Author: Shourya, Amritansh

AMKR are a pair of eyeglasses that can be used by those who experience vision issues, to be able to read text, recognize familiar faces, and perceive the world around them. We use Raspberry Pi Zero and PiCam V3 as the basis of our product. The main aim for choosing this hardware stack was to keep the costs down to a minimum, at approximately $50. However, the greatest limitations that arose with this were the restricted RAM capacity at 512MB and the presence of a single-core CPU clocked at 1GHz. To overcome this, we had to use the power of the cloud as effectively as possible and create pipelines that would interface the RPi Zero module with the cloud-based models. Lets delve a bit into how we accomplished the three tasks we had set out to complete: OCR: The PiCam V3 captures an image on command, which is then processed to reduce the image size while maintaining quality. This image is passed to the Azure OCR API. The extracted text is then sent to the Azure Text-to-Speech (TTS) API. The resulting voice, which reads the text from the image, is spoken into the headset of the user, connected to the RPi Zero via Bluetooth. Scene Perception: Similarly, when the corresponding command is used, the PiCam V3 captures an image, which is processed and sent to the GPT-4V API for scene recognition.
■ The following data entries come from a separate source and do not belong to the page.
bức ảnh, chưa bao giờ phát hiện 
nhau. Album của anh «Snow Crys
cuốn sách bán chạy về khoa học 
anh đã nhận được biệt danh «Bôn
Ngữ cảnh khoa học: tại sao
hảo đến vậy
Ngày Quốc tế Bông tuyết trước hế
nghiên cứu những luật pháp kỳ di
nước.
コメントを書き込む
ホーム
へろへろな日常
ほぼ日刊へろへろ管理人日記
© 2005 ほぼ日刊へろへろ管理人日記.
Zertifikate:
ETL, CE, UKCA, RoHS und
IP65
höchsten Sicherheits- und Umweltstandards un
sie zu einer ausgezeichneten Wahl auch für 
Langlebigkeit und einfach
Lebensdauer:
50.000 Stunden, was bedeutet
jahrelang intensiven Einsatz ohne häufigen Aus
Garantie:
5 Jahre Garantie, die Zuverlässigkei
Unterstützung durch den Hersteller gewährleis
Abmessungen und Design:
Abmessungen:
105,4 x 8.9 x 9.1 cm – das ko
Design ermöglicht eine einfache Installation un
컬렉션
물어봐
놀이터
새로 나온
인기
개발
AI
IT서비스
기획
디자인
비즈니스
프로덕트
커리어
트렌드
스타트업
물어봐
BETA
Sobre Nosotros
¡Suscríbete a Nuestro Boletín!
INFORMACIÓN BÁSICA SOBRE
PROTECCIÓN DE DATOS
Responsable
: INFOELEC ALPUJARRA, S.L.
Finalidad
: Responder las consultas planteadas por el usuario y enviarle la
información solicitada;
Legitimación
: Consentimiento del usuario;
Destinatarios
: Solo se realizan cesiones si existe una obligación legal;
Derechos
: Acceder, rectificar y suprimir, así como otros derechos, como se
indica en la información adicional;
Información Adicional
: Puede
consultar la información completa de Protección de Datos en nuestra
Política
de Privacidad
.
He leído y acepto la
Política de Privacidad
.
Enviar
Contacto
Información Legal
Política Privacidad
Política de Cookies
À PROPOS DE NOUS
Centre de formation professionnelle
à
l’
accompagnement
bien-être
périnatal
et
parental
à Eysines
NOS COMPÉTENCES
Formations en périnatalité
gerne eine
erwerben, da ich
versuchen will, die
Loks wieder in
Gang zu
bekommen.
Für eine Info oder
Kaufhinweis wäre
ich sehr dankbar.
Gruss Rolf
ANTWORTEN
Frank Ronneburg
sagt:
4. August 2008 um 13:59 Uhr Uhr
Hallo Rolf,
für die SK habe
The description is passed to the Azure TTS API, and the resulting voice is played into the user’s Bluetooth headset. Face Recognition: We implemented face recognition using TensorFlow Lite for Raspberry Pi. The PiCam V3 captures images on command, processes them, and sends them to a cloud-hosted model for face recognition. As we did with a previous project (hostelHub), we checked for facial features and implemented matching logic to determine if the face matches a familiar person. If it does, the recognized individual's identity is conveyed to the user via TTS in the Bluetooth headset. If not, it indicates that the person is unknown.